Rally participants stayed at the plaza to be enrolled in the brown scapular and for Benediction. The annual rally for Marian devotion renewed the archdiocese’s consecration to the Immaculate Heart of Mary. (Photos by Debra Greenblat/Catholic San Francisco)
October 7, 2019
Nicholas Wolfram Smith
Traffic came to a stop in San Francisco as hundreds walked in a eucharistic procession down McAllister Street toward U.N. Plaza during the Rosary Rally on Oct. 5, part of an increased emphasis on public witness to faith.
“To pray in public is good for the country and good for the soul,” Father Joseph Illo, the rally emcee, said. “How many people will see people praying today and begin to do that themselves?”
The rally began with Mass at St. Mary’s Cathedral celebrated by Archbishop Salvatore J. Cordileone. The archbishop said in his homily that the Gospel reading on Martha and Mary showed the importance of prayer in Christian discipleship.
A life of service that does not involve any connection to Christ will always be incomplete, the archbishop said, “because without being centered in prayer, our service will not look ultimately to the spiritual good of the other. In some way or another our service will be compromised by self-interest.”
At the end of Mass, the archbishop renewed the Archdiocese of San Francisco’s consecration to the Immaculate Heart. Afterward, the eucharistic procession, led by students from Archbishop Riordan High School’s football team, proceeded down Gough and McAllister streets to U.N. Plaza, praying the rosary along the way.

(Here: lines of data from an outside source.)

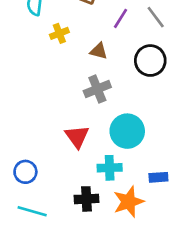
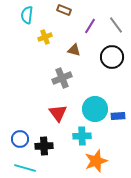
gray cross: (97, 89) -> (62, 78), moved
blue rectangle: (158, 177) -> (118, 116), moved
black cross: (86, 199) -> (44, 146), moved

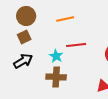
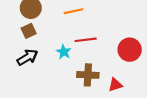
brown cross: (56, 77) -> (88, 75), moved

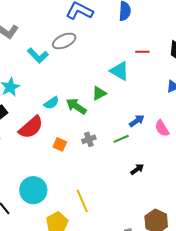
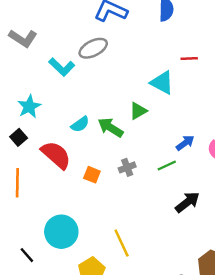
red semicircle: (31, 127) -> (56, 155), turned -96
black arrow: (137, 169) -> (187, 202), size x1.5

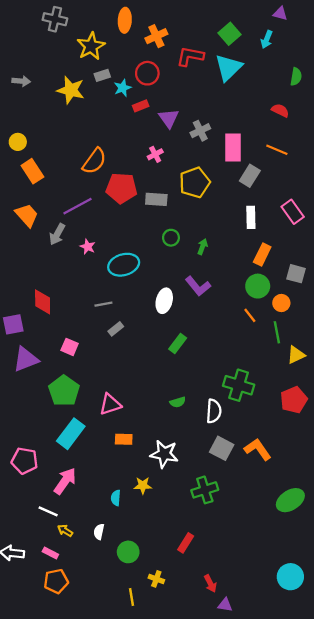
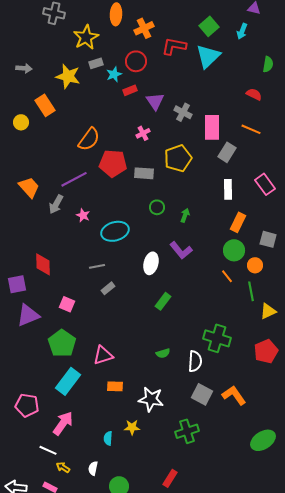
gray cross: (200, 131) -> (183, 112), turned -36
orange rectangle: (32, 171) -> (45, 105), moved

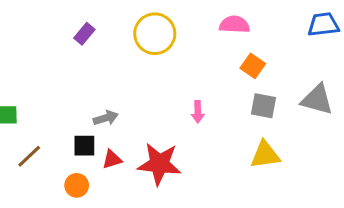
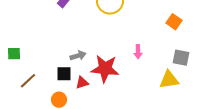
gray square: (264, 106) -> (181, 58), moved
yellow triangle: (265, 155) -> (169, 80), moved
red star: (159, 164) -> (105, 69), moved

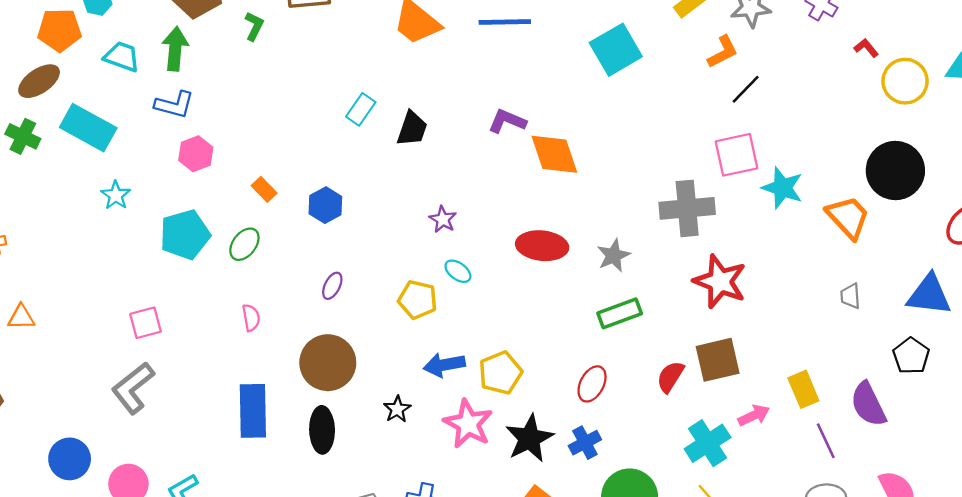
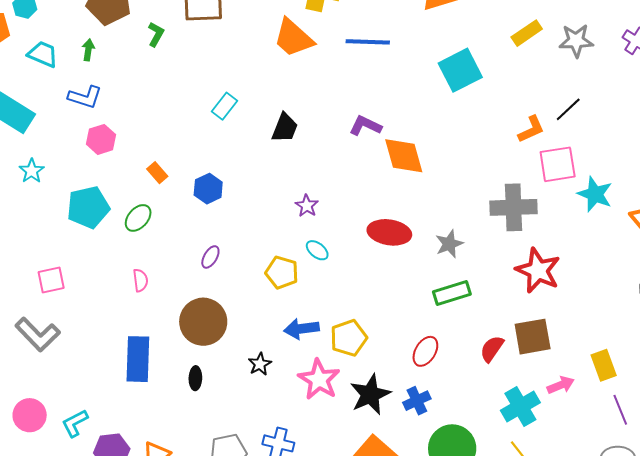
green arrow: (175, 49) -> (88, 50), size x0.6
orange L-shape: (723, 52) -> (531, 129), moved
cyan rectangle: (361, 109) -> (225, 106), moved
gray L-shape: (133, 388) -> (38, 334), turned -99
black ellipse: (322, 430) -> (195, 378), size x0.6

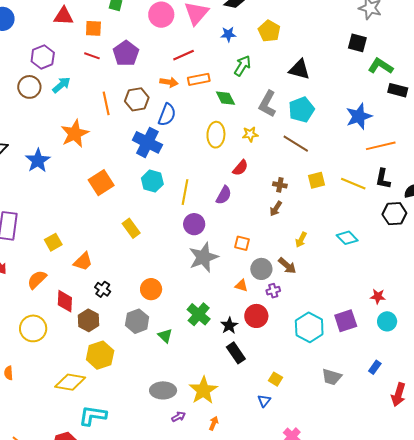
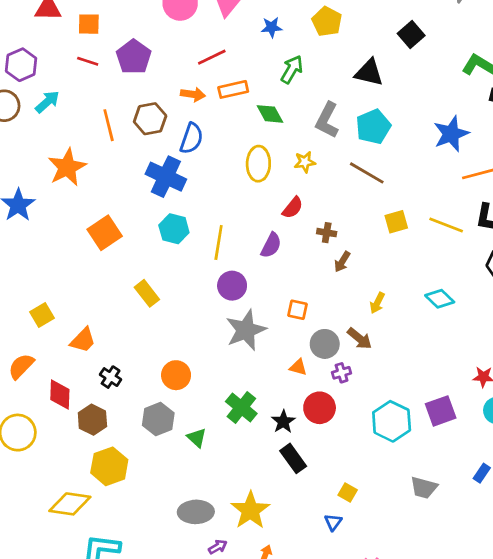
black square: (357, 43) -> (411, 34), moved, turned 36
brown cross: (280, 185) -> (327, 233), moved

In the plaza, participants recited the rosary and were enrolled in the brown scapular by Discalced Carmelite Father Robert Elias Barcelos. Father Barcelos said the brown scapular is the oldest sacramental devotion to Mary, and is a sign of Mary’s pledge to offer “maternal protection and assistance.”
Dave Martin, one of the rally organizers, said exchanging a church setting for the public square was a deliberate decision to “show our faith.”
“The poor church is under so much siege, we don’t leave our churches any more. One of our missions is evangelization and we can do that by being present in the city,” he said.
Father Illo agreed, adding that moving outside the church walls was something frequently encouraged by Pope Francis.
“We want to share our faith with the whole city, share the joy of Jesus with the whole community,” he said.
The 2019 Rosary Rally’s eucharistic procession moves down Gough Street in San Francisco on Oct. 5.
After arriving at U.N. Plaza, the rosary was led by two families in English and Spanish.